━━━ Source extract ━━━

Yes, this claim can be made about the Church and her authority. However, this is why I say that Catholics are starting on a ground of higher epistomological certainty. We each need evidence to defend Christianity against skeptics. We each need evidence to show ourselves that our beliefs are true.

God exists
______Christianity is true
___________The Bible is true

The Bible is true because Christianity is true, which in turn is true because God exists. It gets deeper than that, obviously. I am not, however, refering to things from the standpoint of our epistomological knowledge, but rather, from the standpoint of the objective truth. Objectively, the Bible can only be true because Christianity is true. Objectively, Christianity can only be true because God exists. Now epistomologically, there are obviously deeper steps. Christianity is not true JUST because God exists, but rather because He exists and there are certain truths about Him. However, I am not going this deep. I am looking at this on a very basic level.

Both Catholics and Protestants discuss God, and His existence, of course. And both also discuss Christianity. However, this is where the disconnect begins. Christians believe God came and revealed Himself. Now, Catholics believe that He started a visible Church, and gave it authority. Through that authority, Catholics believe, His truths, such as that there ought to be a Bible, and what canon belongs in the Bible, are taught. Protestants believe He did not leave a visible Church with authority. They believe that the only authority He left is in the Bible.

━━━ Source material ━━━

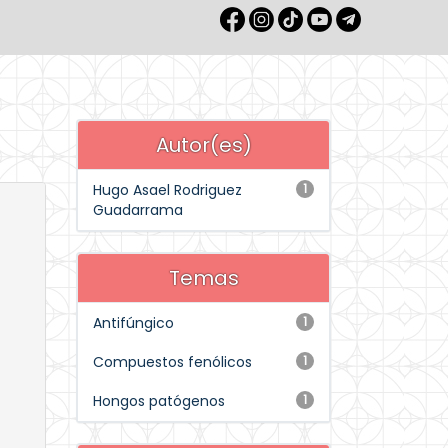
Autor(es)
Hugo Asael Rodriguez
1
Guadarrama
Temas
Antifúngico
1
Compuestos fenólicos
1
Hongos patógenos
1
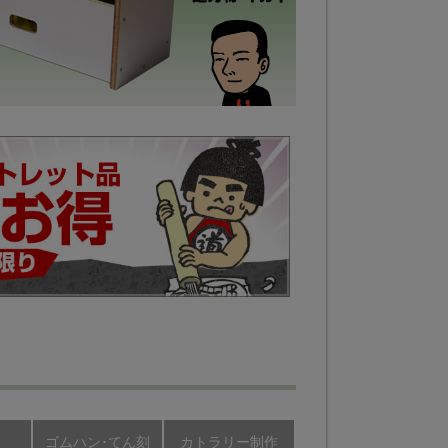
ゴムハン･てん刻
カトラリー制作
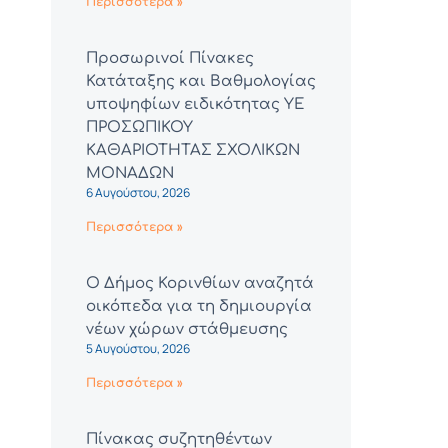
Περισσότερα »
Προσωρινοί Πίνακες
Κατάταξης και Βαθμολογίας
υποψηφίων ειδικότητας ΥΕ
ΠΡΟΣΩΠΙΚΟΥ
ΚΑΘΑΡΙΟΤΗΤΑΣ ΣΧΟΛΙΚΩΝ
ΜΟΝΑΔΩΝ
6 Αυγούστου, 2026
Περισσότερα »
Ο Δήμος Κορινθίων αναζητά
οικόπεδα για τη δημιουργία
νέων χώρων στάθμευσης
5 Αυγούστου, 2026
Περισσότερα »
Πίνακας συζητηθέντων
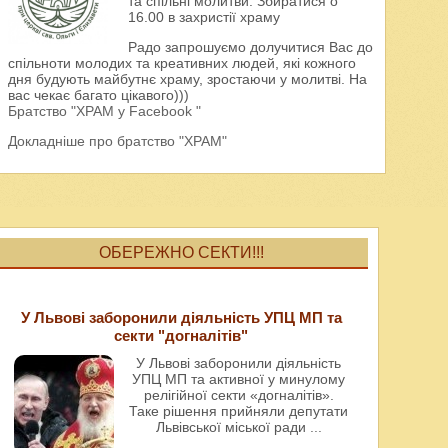
та спільні молитви. Збиратися о
16.00 в захристії храму
Радо запрошуємо долучитися Вас до
спільноти молодих та креативних людей, які кожного
дня будують майбутнє храму, зростаючи у молитві. На
вас чекає багато цікавого)))
Братство "ХРАМ у Facebook "
Докладніше про братство "ХРАМ"
ОБЕРЕЖНО СЕКТИ!!!
У Львові заборонили діяльність УПЦ МП та
секти "догналітів"
У Львові заборонили діяльність
УПЦ МП та активної у минулому
релігійної секти «догналітів».
Таке рішення прийняли депутати
Львівської міської ради
...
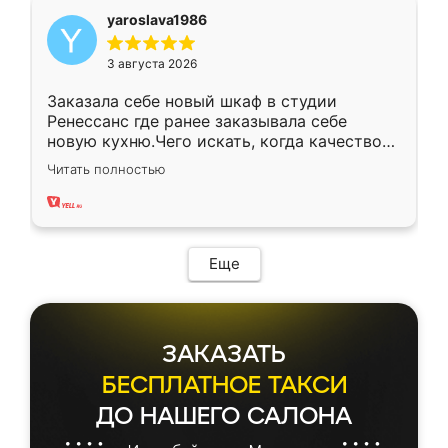
yaroslava1986
3 августа 2026
Заказала себе новый шкаф в студии
Ренессанс где ранее заказывала себе
новую кухню.Чего искать, когда качеством
вполне довольна. Служит кухня уже почти
Читать полностью
два года, нареканий нет.
Еще
ЗАКАЗАТЬ
БЕСПЛАТНОЕ ТАКСИ
ДО НАШЕГО САЛОНА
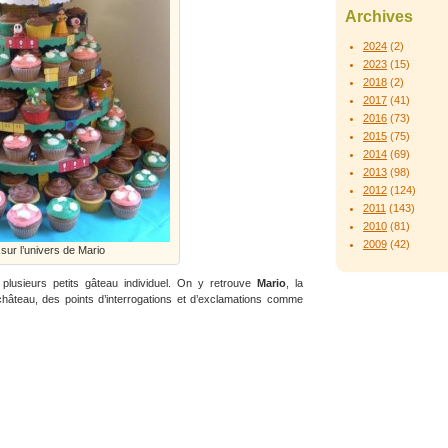
Archives
2024
(2)
2023
(15)
2018
(2)
2017
(41)
2016
(73)
2015
(75)
2014
(69)
2013
(98)
2012
(124)
2011
(143)
2010
(81)
2009
(42)
sur l’univers de Mario
lusieurs petits gâteau individuel. On y retrouve
Mario
, la
hâteau, des points d’interrogations et d’exclamations comme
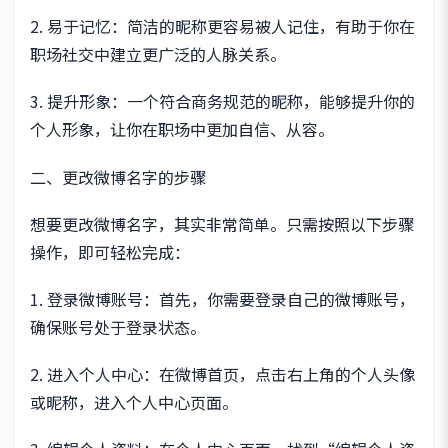
2. 易于记忆：简洁的昵称更容易被人记住，有助于你在
职场社交中建立更广泛的人脉关系。
3. 提升形象：一个符合商务规范的昵称，能够提升你的
个人形象，让你在职场中更加自信、从容。
二、更改微博名字的步骤
想要更改微博名字，其实非常简单。只需按照以下步骤
操作，即可轻松完成：
1. 登录微博账号：首先，你需要登录自己的微博账号，
确保账号处于登录状态。
2. 进入个人中心：在微博首页，点击右上角的个人头像
或昵称，进入个人中心页面。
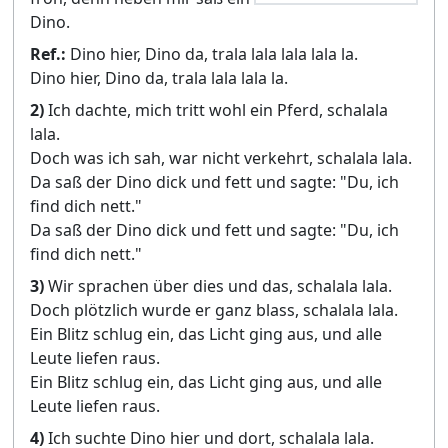
Dino.
Ref.:
Dino hier, Dino da, trala lala lala lala la.
Dino hier, Dino da, trala lala lala la.
2)
Ich dachte, mich tritt wohl ein Pferd, schalala
lala.
Doch was ich sah, war nicht verkehrt, schalala lala.
Da saß der Dino dick und fett und sagte: "Du, ich
find dich nett."
Da saß der Dino dick und fett und sagte: "Du, ich
find dich nett."
3)
Wir sprachen über dies und das, schalala lala.
Doch plötzlich wurde er ganz blass, schalala lala.
Ein Blitz schlug ein, das Licht ging aus, und alle
Leute liefen raus.
Ein Blitz schlug ein, das Licht ging aus, und alle
Leute liefen raus.
4)
Ich suchte Dino hier und dort, schalala lala.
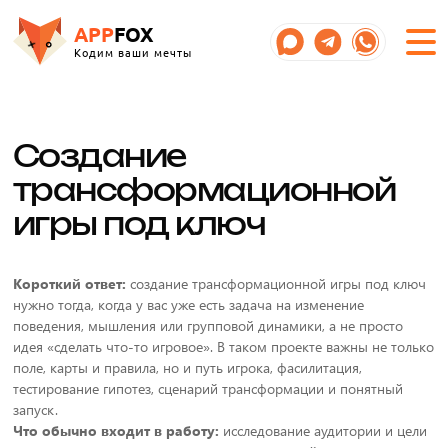
APP
FOX
Кодим ваши мечты
Создание
трансформационной
игры под ключ
Короткий ответ:
создание трансформационной игры под ключ
нужно тогда, когда у вас уже есть задача на изменение
поведения, мышления или групповой динамики, а не просто
идея «сделать что-то игровое». В таком проекте важны не только
поле, карты и правила, но и путь игрока, фасилитация,
тестирование гипотез, сценарий трансформации и понятный
запуск.
Что обычно входит в работу:
исследование аудитории и цели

━━━

What to work on:
A) According to the passage on Catholic and Protestant authority, why is the Bible true from the standpoint of objective truth? Answer in one to three sentences.
B) From the records, quote verbatim the stretch from the line containing "2. 易于记忆：简洁的昵称更容易被人记住，有助于你在" through the line containing "Ich suchte Dino hier und dort, schalala lala.", including both of those lines. Omit the pictures.

Written responses:
A) Objectively, the Bible can only be true because Christianity is true. Christianity, in turn, can only be true because God exists.

B)
2. 易于记忆：简洁的昵称更容易被人记住，有助于你在
职场社交中建立更广泛的人脉关系。
3. 提升形象：一个符合商务规范的昵称，能够提升你的
个人形象，让你在职场中更加自信、从容。
二、更改微博名字的步骤
想要更改微博名字，其实非常简单。只需按照以下步骤
操作，即可轻松完成：
1. 登录微博账号：首先，你需要登录自己的微博账号，
确保账号处于登录状态。
2. 进入个人中心：在微博首页，点击右上角的个人头像
或昵称，进入个人中心页面。
Dino.
Ref.:
Dino hier, Dino da, trala lala lala lala la.
Dino hier, Dino da, trala lala lala la.
2)
Ich dachte, mich tritt wohl ein Pferd, schalala
lala.
Doch was ich sah, war nicht verkehrt, schalala lala.
Da saß der Dino dick und fett und sagte: "Du, ich
find dich nett."
Da saß der Dino dick und fett und sagte: "Du, ich
find dich nett."
3)
Wir sprachen über dies und das, schalala lala.
Doch plötzlich wurde er ganz blass, schalala lala.
Ein Blitz schlug ein, das Licht ging aus, und alle
Leute liefen raus.
Ein Blitz schlug ein, das Licht ging aus, und alle
Leute liefen raus.
4)
Ich suchte Dino hier und dort, schalala lala.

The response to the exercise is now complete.